A Dialogue with Nature:
Romantic Landscapes from Britain and Germany
at the Courtauld Gallery
By Anna Leung
This exhibition, modest though it is – barely three rooms containing 26 drawings, sketches and watercolours – encompasses a decisive moment in Western art that takes us from the later part of the eighteenth century into the early decades of the nineteenth and anticipates both the Barbizon school and Impressionism. It traces the development of a new sensitivity in landscape painting that embraces two seeming oppositional tendencies: the romantic, with its attendant notion of the Sublime; and the realist, which introduced the idea of ‘pleine air’ painting directly from nature, as in the cloud studies of Constable, Von Dillis and Dahl. Politically, it was a period of great social upheaval. The French Revolution established a secular government in France, which made a profound impact on German cultural circles, which at first welcomed Napoleon’s ‘liberation’ army, and in England where artists and poets, such as Blake and Wordsworth, prematurely celebrated the Revolution before succumbing to the disillusion occasioned by the Terror. Equally important was the political and cultural backlash to against the French revolution. This reaction had much to do with the rise of the idea of nationhood, which in Germany expressed itself as an almost mystic yearning for the fatherland that would only be secured at the end of the nineteenth century, together with a strong religious impulse in reaction to French universalist secularism. Given this scenario, one might be forgiven for expecting history painting to remain in the ascendency it had enjoyed from the Renaissance up to this period. But in England and Germany this is not the case. On the contrary, what characterises this period is the eclipse of history by landscape painting and with this change a certain democratisation of painting techniques with regard to academic rules that can be related to two tendencies; an emphasis on subjectivity that tended to go hand in hand with an elevated notion of the artist as genius, and the need to be different or original. This, then, is the beginning of the notion of the misunderstood artist ahead of his time; Friedrich and Turner, now seen as proto–modernists, belonging to this category.

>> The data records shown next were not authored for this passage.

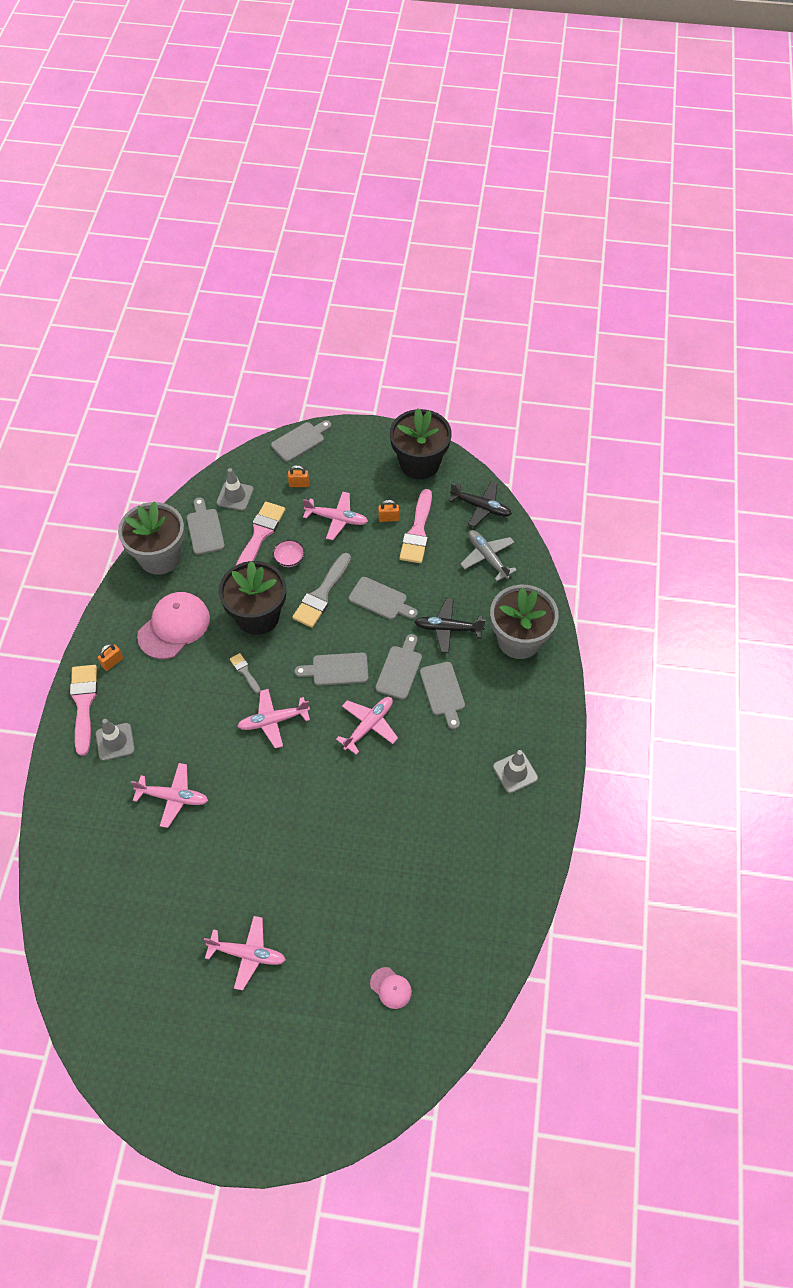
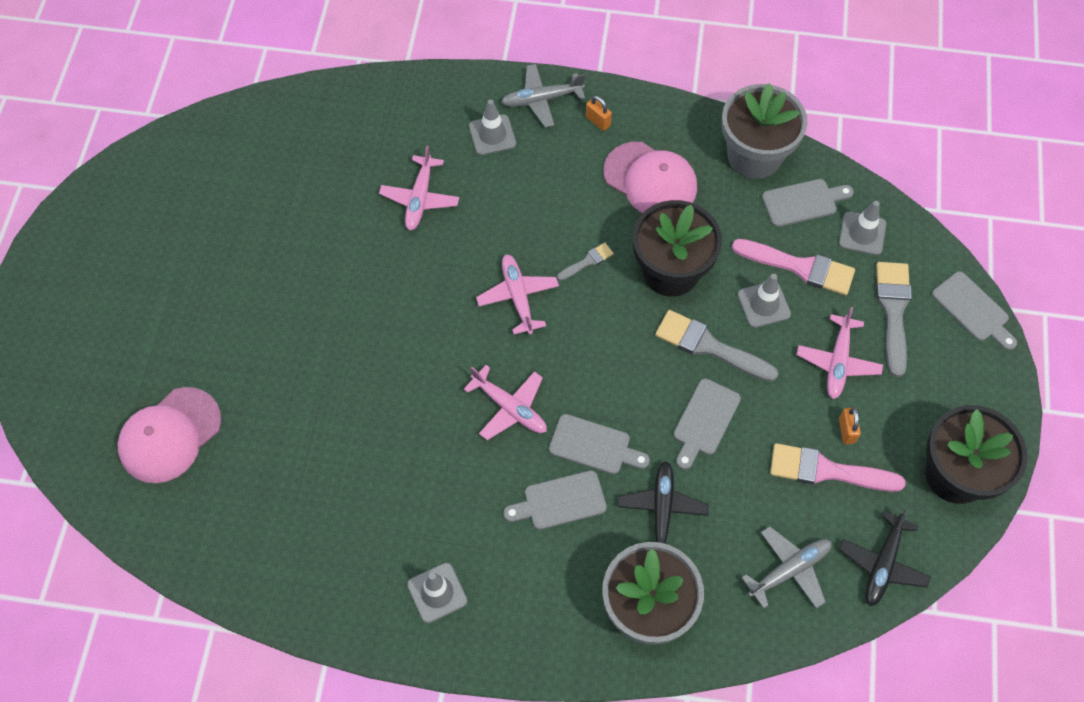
camera: 90 degrees right, 5 degrees up
pink brush [70,665,97,756] -> grey plane [501,64,585,127]
pink plane [204,916,286,990] -> none
pink bowl [273,540,305,567] -> grey traffic cone [738,274,791,328]
orange padlock [288,465,309,487] -> grey brush [876,262,912,377]
grey cutting board [294,653,368,686] -> none
pink cap [370,967,412,1009] -> pink cap [118,387,221,483], size x2.08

A measure of the conscious promotion of a national art in Germany was the return of the linear style associated primarily with Dürer’s prints. This constitutes one of the salient differences between British and German landscapists: the Germans emphasised clarity of line and a certain medievalism that the Pre-Raphaelites were to inherit through the Nazarenes, while the British, especially Alexander Cozens (actually born in Russia but educated in England) and Turner were more interested in painterly techniques and the evocations of feelings rather than the correct description of topographical details. But what we have also been given to peruse is the gradual progression from what was termed the picturesque into the romantic. Up to this point, most landscapists, including Turner, emulated Claude Lorraine and their landscapes depicted scenes reminiscent of Claude’s classic depictions of an arcadia bathed in an almost numinous light.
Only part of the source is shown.